# Requirement:
Copy the lines of every record below, changing nothing.
═══ Listed records
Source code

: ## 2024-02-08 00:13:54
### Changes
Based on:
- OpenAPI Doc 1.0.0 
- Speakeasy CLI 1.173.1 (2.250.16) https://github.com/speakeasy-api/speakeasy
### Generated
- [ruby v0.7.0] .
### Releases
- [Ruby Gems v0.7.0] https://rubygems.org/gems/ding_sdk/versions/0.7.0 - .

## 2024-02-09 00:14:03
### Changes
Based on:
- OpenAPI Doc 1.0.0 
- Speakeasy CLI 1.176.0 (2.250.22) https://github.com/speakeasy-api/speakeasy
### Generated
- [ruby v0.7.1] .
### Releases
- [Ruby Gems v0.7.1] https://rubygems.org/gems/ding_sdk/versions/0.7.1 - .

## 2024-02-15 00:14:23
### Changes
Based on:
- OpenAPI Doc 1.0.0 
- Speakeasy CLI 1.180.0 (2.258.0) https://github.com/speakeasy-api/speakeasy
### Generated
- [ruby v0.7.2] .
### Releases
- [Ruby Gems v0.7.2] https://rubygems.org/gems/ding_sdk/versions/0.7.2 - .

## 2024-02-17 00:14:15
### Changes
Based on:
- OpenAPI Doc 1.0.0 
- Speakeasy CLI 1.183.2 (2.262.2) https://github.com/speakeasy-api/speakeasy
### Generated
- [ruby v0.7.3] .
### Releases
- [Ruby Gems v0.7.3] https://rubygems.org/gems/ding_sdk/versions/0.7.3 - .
══════
# Solution to this exercise:
Source code

: ## 2024-02-08 00:13:54
### Changes
Based on:
- OpenAPI Doc 1.0.0 
- Speakeasy CLI 1.173.1 (2.250.16) https://github.com/speakeasy-api/speakeasy
### Generated
- [ruby v0.7.0] .
### Releases
- [Ruby Gems v0.7.0] https://rubygems.org/gems/ding_sdk/versions/0.7.0 - .

## 2024-02-09 00:14:03
### Changes
Based on:
- OpenAPI Doc 1.0.0 
- Speakeasy CLI 1.176.0 (2.250.22) https://github.com/speakeasy-api/speakeasy
### Generated
- [ruby v0.7.1] .
### Releases
- [Ruby Gems v0.7.1] https://rubygems.org/gems/ding_sdk/versions/0.7.1 - .

## 2024-02-15 00:14:23
### Changes
Based on:
- OpenAPI Doc 1.0.0 
- Speakeasy CLI 1.180.0 (2.258.0) https://github.com/speakeasy-api/speakeasy
### Generated
- [ruby v0.7.2] .
### Releases
- [Ruby Gems v0.7.2] https://rubygems.org/gems/ding_sdk/versions/0.7.2 - .

## 2024-02-17 00:14:15
### Changes
Based on:
- OpenAPI Doc 1.0.0 
- Speakeasy CLI 1.183.2 (2.262.2) https://github.com/speakeasy-api/speakeasy
### Generated
- [ruby v0.7.3] .
### Releases
- [Ruby Gems v0.7.3] https://rubygems.org/gems/ding_sdk/versions/0.7.3 - .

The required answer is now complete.